Partir de la culture de l’organisation
Il est conseillé d’ancrer la gouvernance L&D dans les pratiques réelles de l’organisation, plutôt que d’adopter un modèle générique. « Ce modèle doit être aligné à la fois avec l’organisation, sa culture et ses objectifs stratégiques. L’organisation apprenante n’est pas une fin en soi, mais une vision cible, un ensemble de rituels et de processus », explique le cabinet de conseil Learn Assembly dans son livre blanc « Directions L&D : comment choisir le bon modèle de gouvernance ? ». Une cartographie des acteurs clés au sein de l’organisation qui soutiennent activement les initiatives de formation ainsi qu’une professionnalisation des équipes L&D sont essentiels pour assurer cet alignement.
Adopter une approche flexible
Dans un environnement en constante évolution, la lenteur décisionnelle peut être un frein majeur. Les modèles de gouvernance doivent privilégier l’agilité et la réactivité pour répondre rapidement aux besoins métiers. Par exemple, dans une grande entreprise, un centre d’expertise peut être créé pour soutenir les entités locales tout en garantissant une cohérence globale. Ici, les directions L&D interviennent « en soutenant les différentes business units, managers et experts métiers pour les aider à cadrer leurs besoins et former leurs équipes. Elles ne sont le décisionnaire, mais sans leur intervention, tout risquerait de s’effondrer ».

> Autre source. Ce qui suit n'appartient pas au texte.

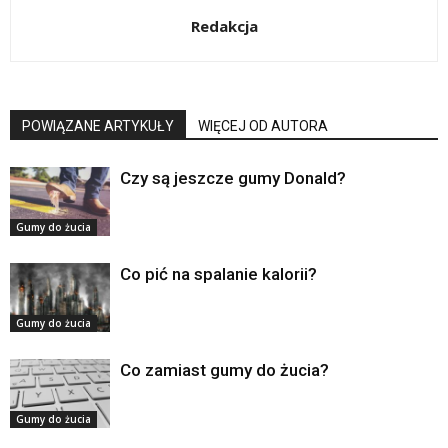
Redakcja
POWIĄZANE ARTYKUŁY
WIĘCEJ OD AUTORA
Czy są jeszcze gumy Donald?
Gumy do żucia
Co pić na spalanie kalorii?
Gumy do żucia
Co zamiast gumy do żucia?
Gumy do żucia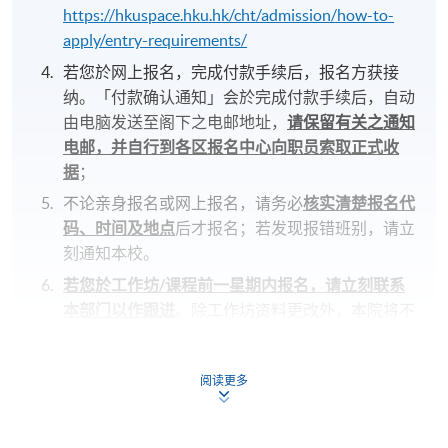
https://hkuspace.hku.hk/cht/admission/how-to-
apply/entry-requirements/
若您於网上报名，完成付款手续后，报名方获接
纳。「付款确认通知」会於完成付款手续后，自动
由电脑发送至阁下之电邮地址，
请保留有关之通知
电邮，并自行到各区报名中心向职员索取正式收
据
；
不论亲身报名或网上报名，请务必
核实清楚报名代
码、时间及地点
后才报名；若发现报错班别，请立
刻通知本校。
若您於工作坊/课程前一星期内报名，请立刻联系
本部门以作跟进
。除工作坊资料更改外，本院将不
会另发通知，参与者须按时到指定地点出席。
工作坊/课程前约一星期，参与者会收到一封电子
阅读更多
邮件，其中包含安排细节和重要事项
，所有需要的
材料将在工作坊第一节中提供。
若因参与人数不足而取消工作坊，本院将安排退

Responsabiliser les dirigeants dans la gouvernance
Ici, il s’agit d’intégrer les dirigeants dans les instances de pilotage et d’en faire des acteurs actifs dans la définition des priorités, notamment via des rituels comme des « learning events ». « Acculturation des dirigeants, connexion aux enjeux stratégiques, création de rituels sont autant de leviers décisifs. Les dirigeants doivent être responsabilisés dans la gouvernance du learning », souligne le livre blanc. L’objectif est de créer une culture apprenante où la formation est intégrée au quotidien. Cela passe aussi par l’utilisation de technologies comme l’IA générative pour fluidifier l’accès à la formation.
Fluidifier la remontée des besoins
Mettre en place un système pour recueillir en continu les besoins des équipes permet d’éviter les retards parfois causés par les plans de formation annuels, donc de répondre plus vite aux priorités immédiates du terrain. « Le traditionnel plan annuel de développement des compétences reste essentiel. Cependant, il ne permet pas de capter les besoins suffisamment vite et amène des arbitrages parfois en décalage. » La gouvernance L&D doit ainsi avoir comme objectif de fluidifier la remontée et l’analyse des besoins.
Mesurer l’impact du L&D avec des indicateurs adaptés aux attentes
Pour justifier sa valeur, la gouvernance L&D doit s’appuyer sur des indicateurs de performance (KPI) qui reflètent son impact sur les résultats business. Cela implique de dépasser les traditionnels KPI « learning » (comme le nombre de formations dispensées) pour mesurer l’efficacité des dispositifs en termes de montée en compétences, de rétention des talents ou d’alignement avec les objectifs stratégiques. « L’enjeu est d’arriver à variabiliser (c’est-à-dire quantifier) l’impact du learning sur la performance », souligne le livre blanc.